Now, as mentioned above, golf courses may post notices about specific golf cart rules depending on conditions at the course that day. These notices may be posted in the clubhouse; sometimes courses use small signs they stick in the ground alongside the cart path on the route to the first tee. You should always ask when you check in what the course’s standard golf cart rules are, then also be alert for any signage. What might the signage specify?

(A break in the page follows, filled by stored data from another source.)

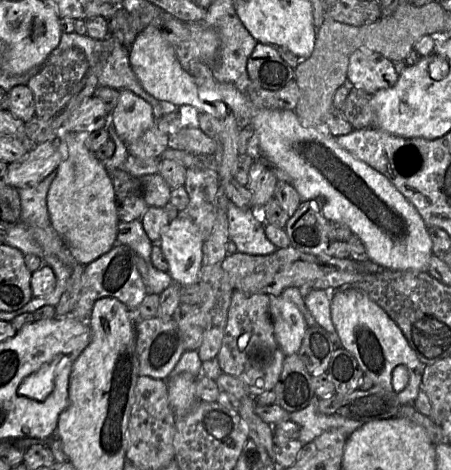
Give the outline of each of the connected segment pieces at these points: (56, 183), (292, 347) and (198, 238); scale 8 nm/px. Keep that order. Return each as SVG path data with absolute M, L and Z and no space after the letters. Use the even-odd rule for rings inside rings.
M78 132L61 133L58 137L62 160L47 194L50 222L64 240L73 257L87 265L116 245L120 219L112 178L106 168L85 145Z
M269 296L276 340L285 355L297 354L308 325L293 302L281 296Z
M180 214L170 221L158 244L169 264L168 274L174 283L185 286L199 281L203 266L203 238L196 224Z

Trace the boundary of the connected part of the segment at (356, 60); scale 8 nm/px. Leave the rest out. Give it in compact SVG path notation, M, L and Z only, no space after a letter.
M358 49L349 58L347 80L368 94L393 87L398 78L394 62L378 52Z

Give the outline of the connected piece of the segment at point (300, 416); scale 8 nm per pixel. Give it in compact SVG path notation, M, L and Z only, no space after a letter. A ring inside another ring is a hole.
M315 397L305 408L290 413L290 420L300 427L298 440L303 445L310 443L324 431L330 429L338 429L350 435L365 423L343 417L337 413L322 414L318 408L318 399L320 398Z

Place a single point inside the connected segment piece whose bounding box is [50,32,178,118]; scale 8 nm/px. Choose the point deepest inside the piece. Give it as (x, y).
(116, 72)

Over time, golf carts speed up soil compaction, which can lead to less-than-ideal growing conditions for turf grasses. And that can lead to less-than-ideal fairways for golfers. So even when “cart path only” is not in effect, it’s a good idea to keep the cart on the designated path.
90-Degree Rule In Effect
The “90-degree rule” means that the golf course is allowing carts onto the grass — but only at 90-degree angles from the cart path. In other words, don’t drive the golf cart up the middle of the fairway from the tee box to your golf ball. Stay on the cart path until you are level with your golf ball, then make a 90-degree turn off the cart path and drive straight across to the ball.

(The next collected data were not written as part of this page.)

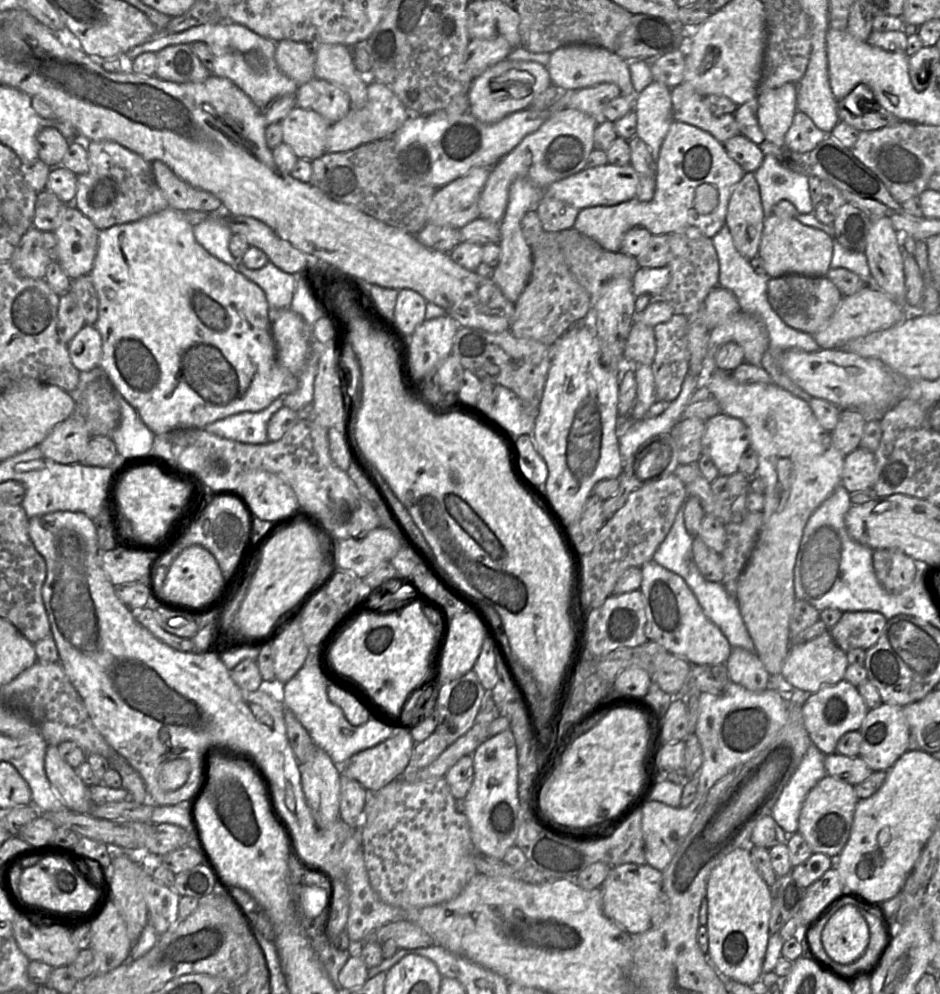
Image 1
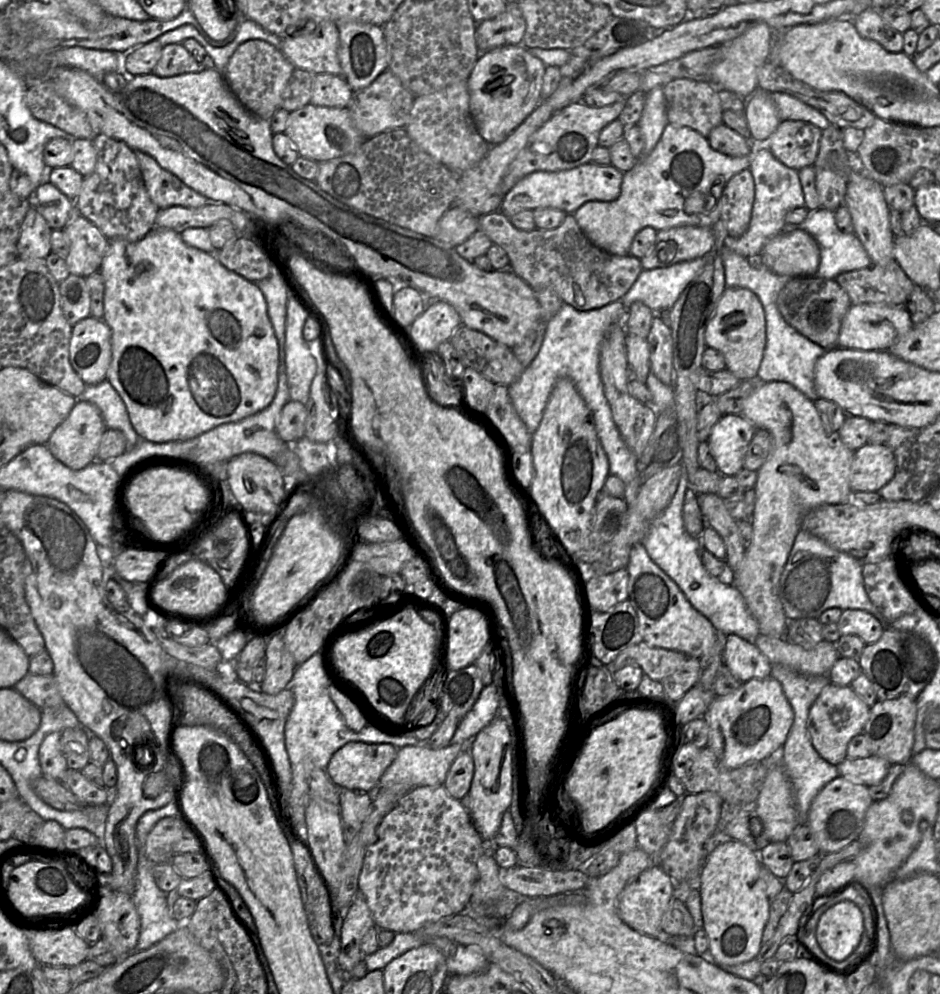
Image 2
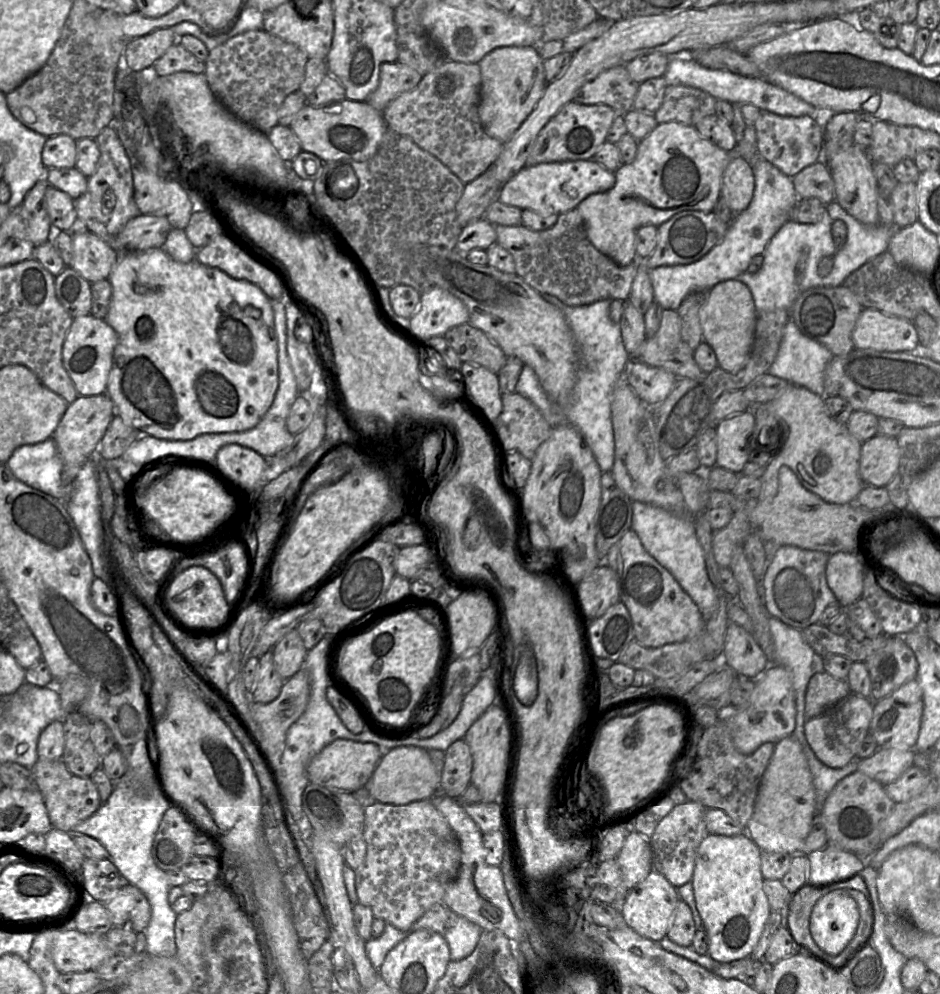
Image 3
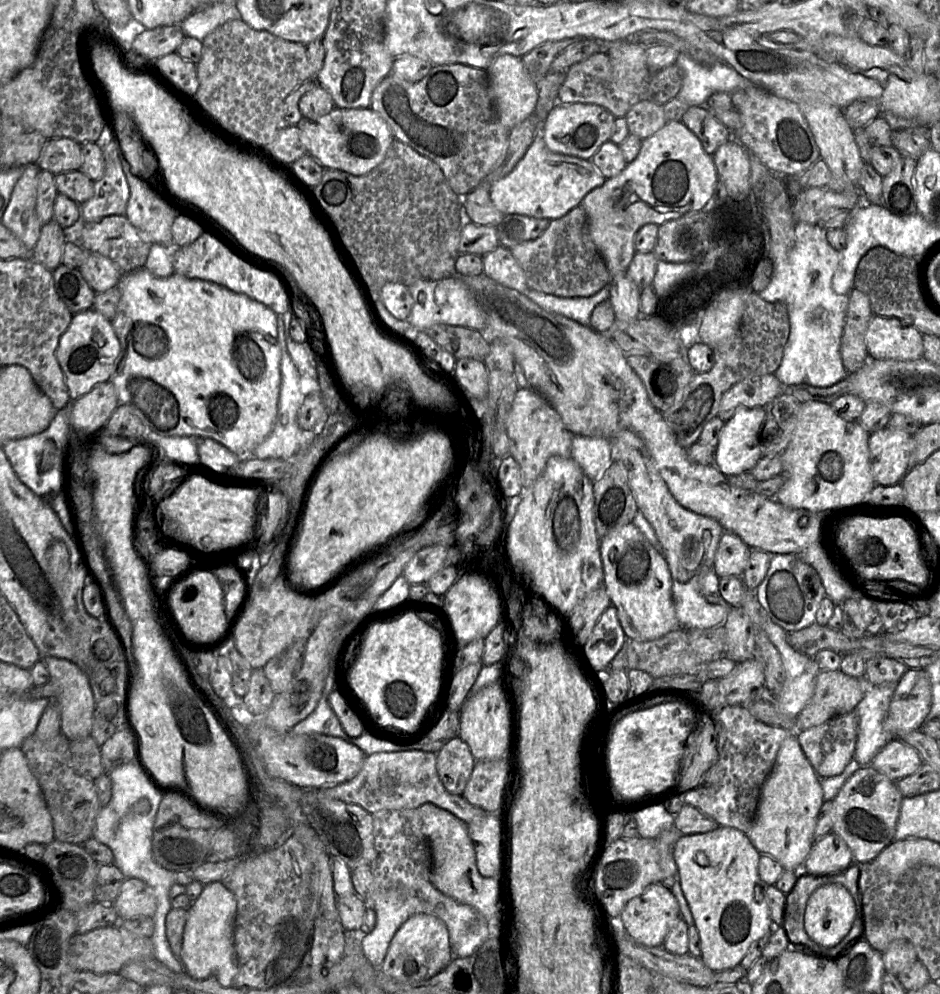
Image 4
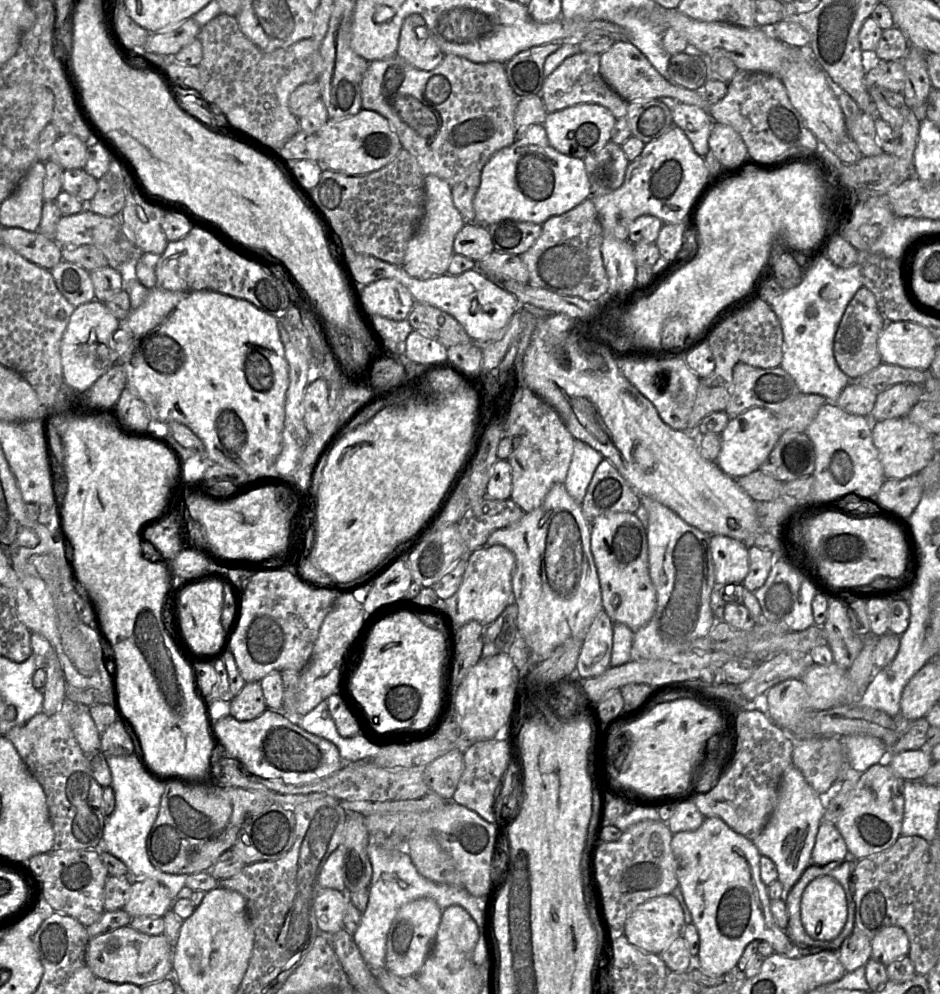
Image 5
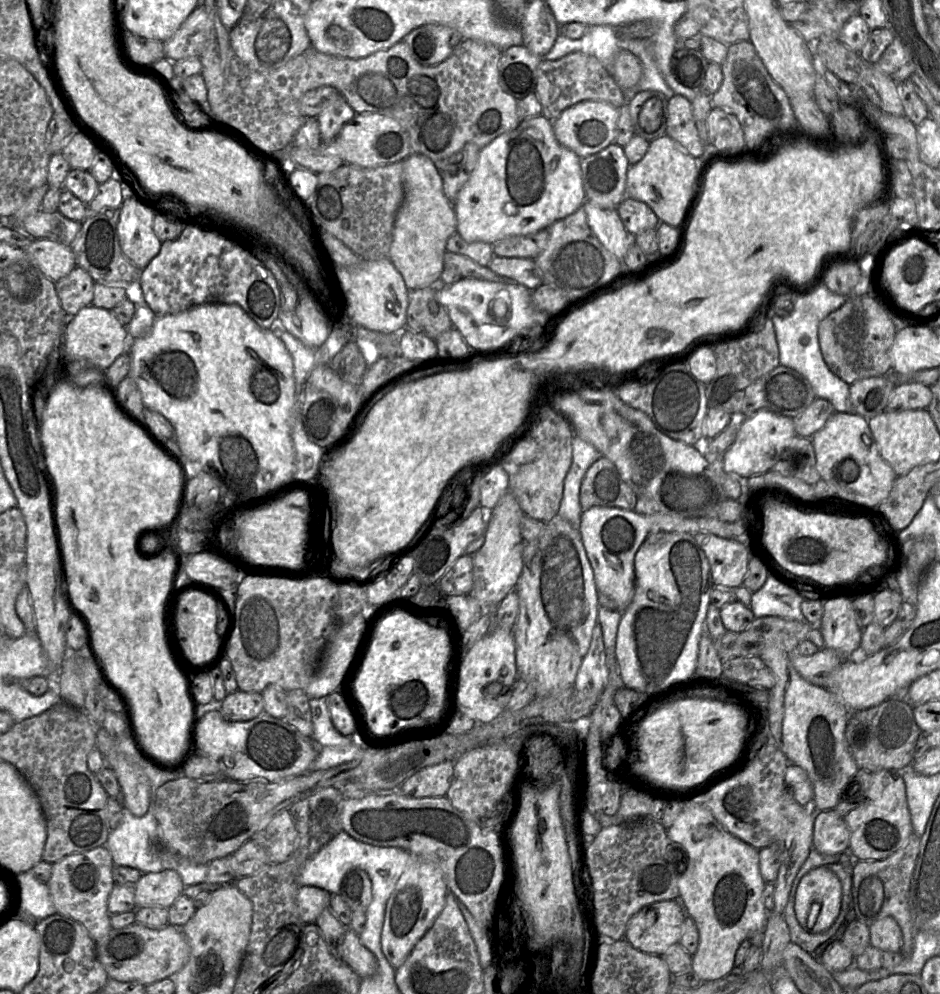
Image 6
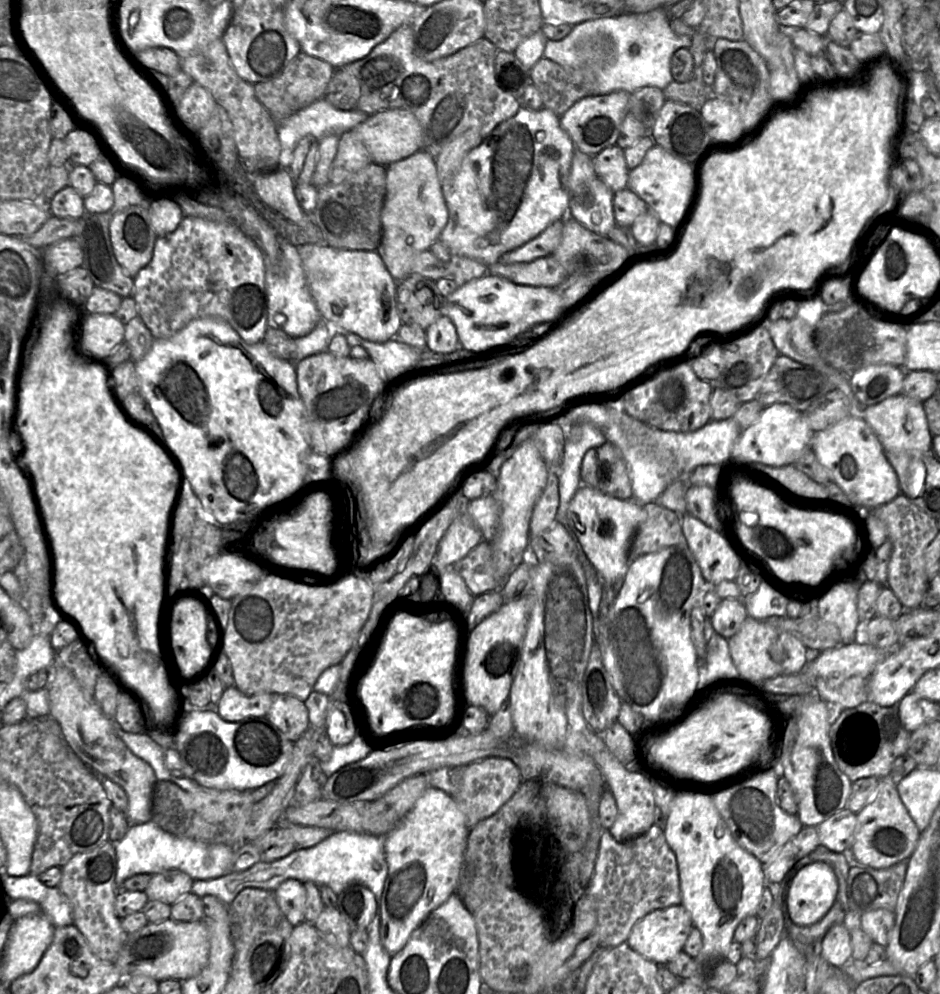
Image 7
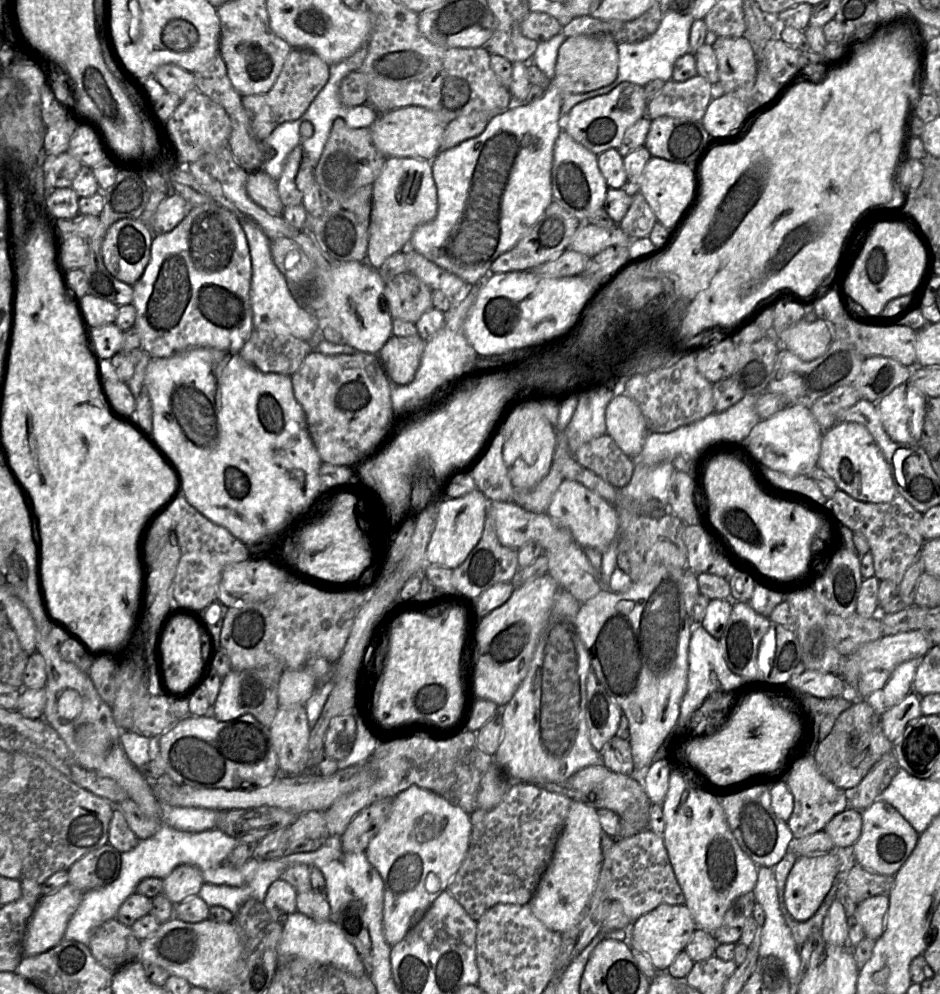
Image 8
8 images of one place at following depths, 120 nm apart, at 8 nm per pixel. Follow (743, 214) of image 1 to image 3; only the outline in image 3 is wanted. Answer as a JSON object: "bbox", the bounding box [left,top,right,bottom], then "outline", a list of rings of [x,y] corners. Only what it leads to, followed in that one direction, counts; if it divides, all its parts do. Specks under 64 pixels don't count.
{"bbox":[720,157,755,215],"outline":[[[742,157],[733,158],[725,168],[720,187],[720,197],[734,215],[749,206],[755,188],[751,165]]]}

Extra-Credit Golf Cart Etiquette
A few more bits of golf cart etiquette:
- Always stay on designated cart paths on par-3 holes. Even if the course allows carts onto the fairways on par-4s and par-5s, stay off the grass on par-3s.
- Observe common-sense driving rules, just as you do in your car on the road. Be especially careful at any cart-path intersections and in areas where bottlenecks occur.
- If you need to drive the cart quickly around the course (maybe you left a club behind a few holes back, maybe you badly need to find a restroom, etc.), be aware of golfers you are passing by. If a golfer is about to swing or attempt a putt, slow down as you approach and stop the cart until the golfer has completed his or her stroke. Carts are noisy. Be courteous. You wouldn’t want someone else making noise during your backswing, don’t do it to others with your cart.
- Along the same lines, many golf carts beep when they are in reverse. So if you need to put the cart in reverse, be aware of any golfers close to you and whether they are about to begin a stroke.
- When you finish a hole, walk off the green, get into the cart and move on to the next teeing ground before marking the scorecard. In this way, you won’t hold up any group behind you that is waiting for the green to clear.
- Thank and shake hands with the people you played with.
I have tried to cover what I consider a condensed overview of golf rules and etiquette. It is no way intended to take away what your golf club should inform you with clinics on a regular basis. Check with your club executive for dates of Rules, Handicap, and other CLINICS to be held and be sure to attend. It is the responsibility of your club to keep you up to date.